Exercise brief:
Search the records for "widget". Report every line where it occurs.

Task input:
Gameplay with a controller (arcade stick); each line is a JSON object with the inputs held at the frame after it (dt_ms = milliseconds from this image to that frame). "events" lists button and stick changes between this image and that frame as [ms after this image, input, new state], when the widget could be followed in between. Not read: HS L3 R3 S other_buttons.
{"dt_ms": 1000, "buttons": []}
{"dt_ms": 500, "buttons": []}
---
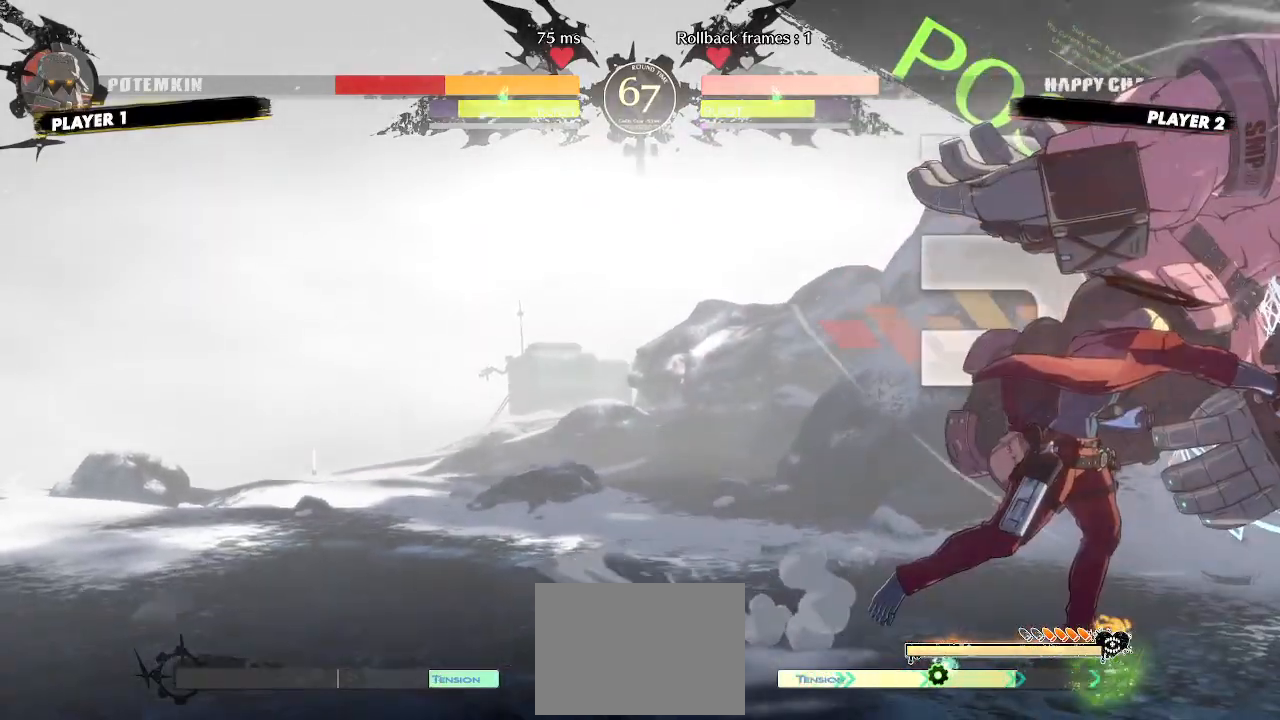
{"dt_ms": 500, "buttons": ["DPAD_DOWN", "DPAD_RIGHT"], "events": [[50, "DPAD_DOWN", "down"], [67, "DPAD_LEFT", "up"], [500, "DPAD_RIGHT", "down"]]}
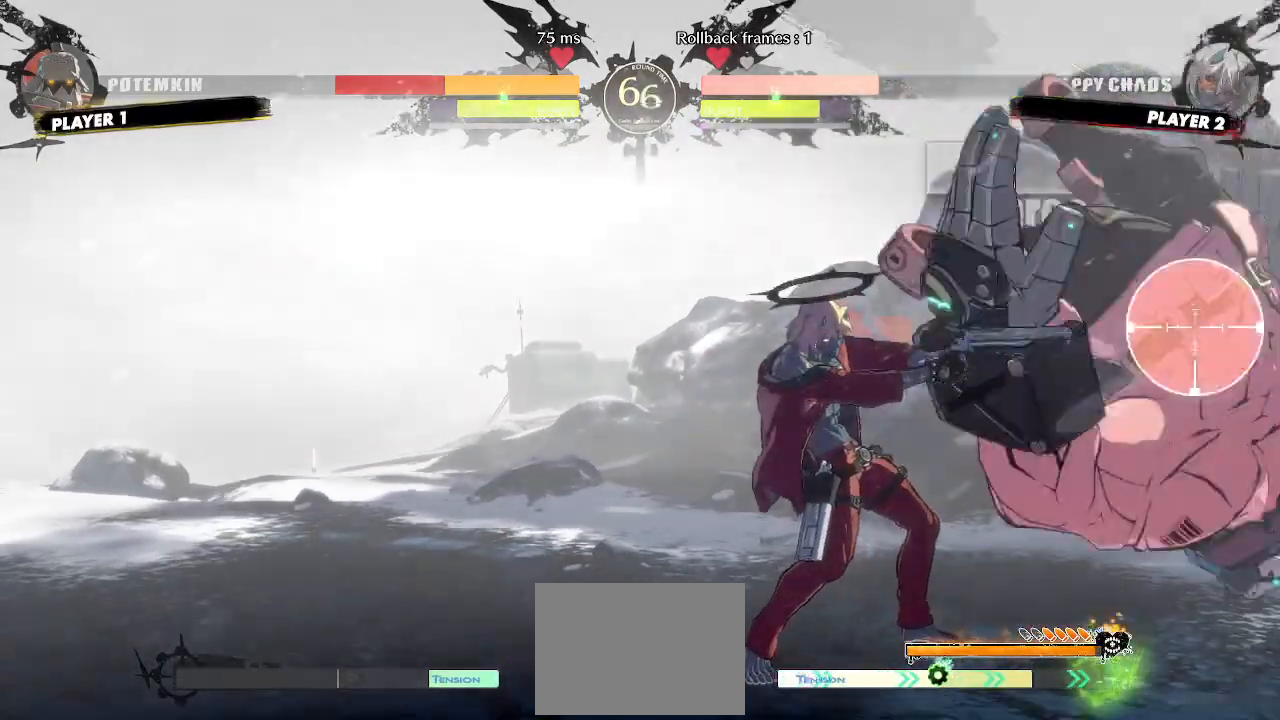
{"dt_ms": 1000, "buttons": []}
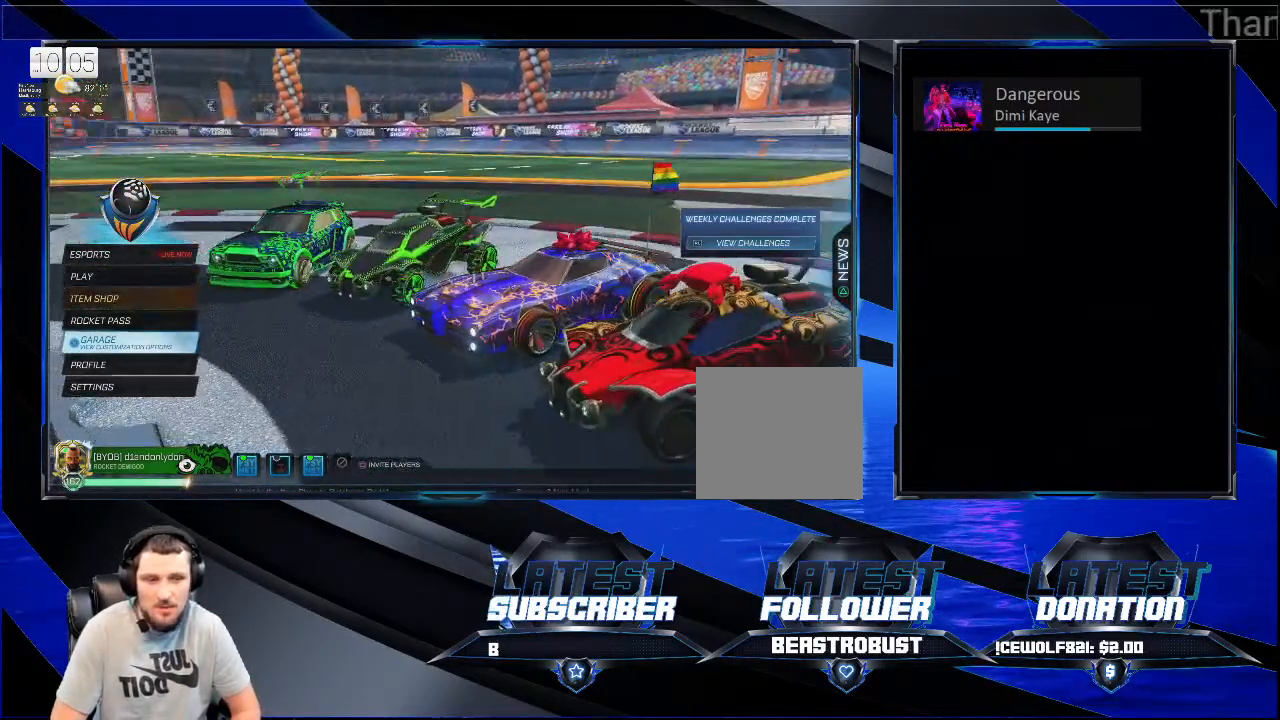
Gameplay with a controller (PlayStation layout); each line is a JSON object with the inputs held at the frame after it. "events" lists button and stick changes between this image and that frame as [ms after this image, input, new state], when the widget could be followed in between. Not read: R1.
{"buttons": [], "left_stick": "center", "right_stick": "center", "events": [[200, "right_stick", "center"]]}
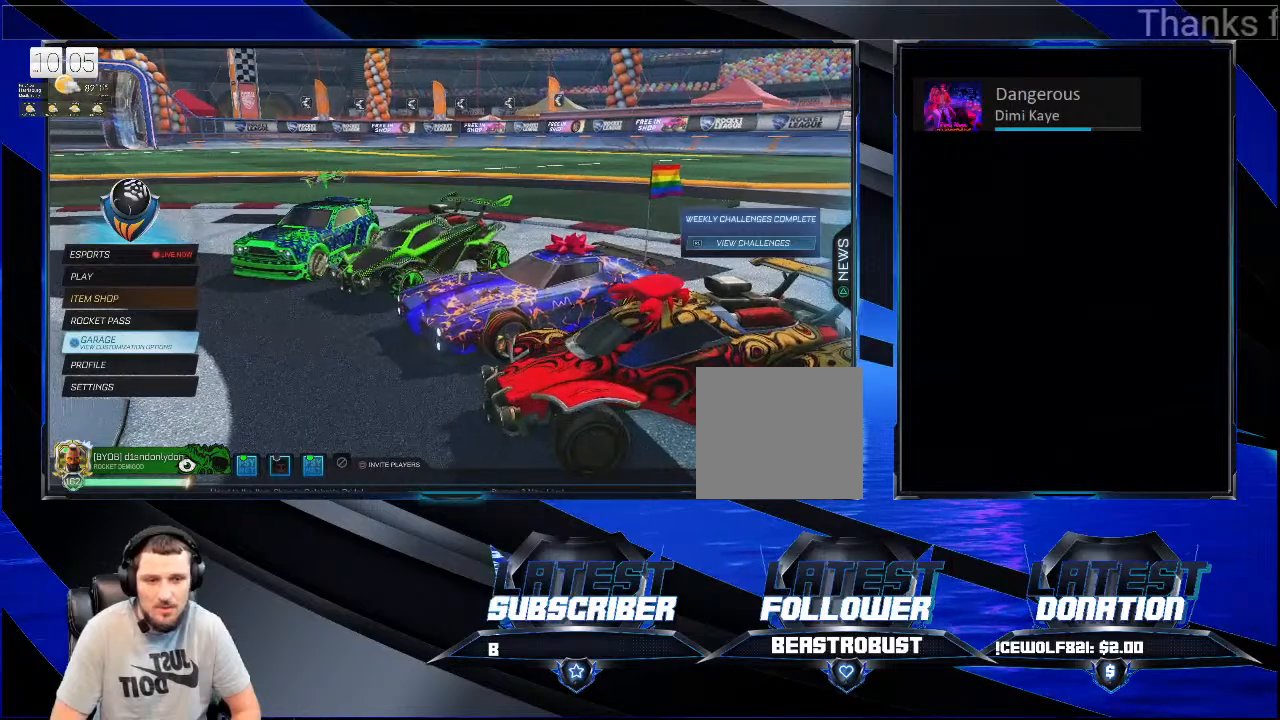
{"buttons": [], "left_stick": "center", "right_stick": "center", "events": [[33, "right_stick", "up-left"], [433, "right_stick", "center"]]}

Finished task:
Gameplay with a controller (arcade stick); each line is a JSON object with the inputs held at the frame after it (dt_ms = milliseconds from this image to that frame). "events" lists button and stick changes between this image and that frame as [ms after this image, input, new state], when the widget could be followed in between. Not read: HS L3 R3 S other_buttons.
Gameplay with a controller (PlayStation layout); each line is a JSON object with the inputs held at the frame after it. "events" lists button and stick changes between this image and that frame as [ms after this image, input, new state], when the widget could be followed in between. Not read: R1.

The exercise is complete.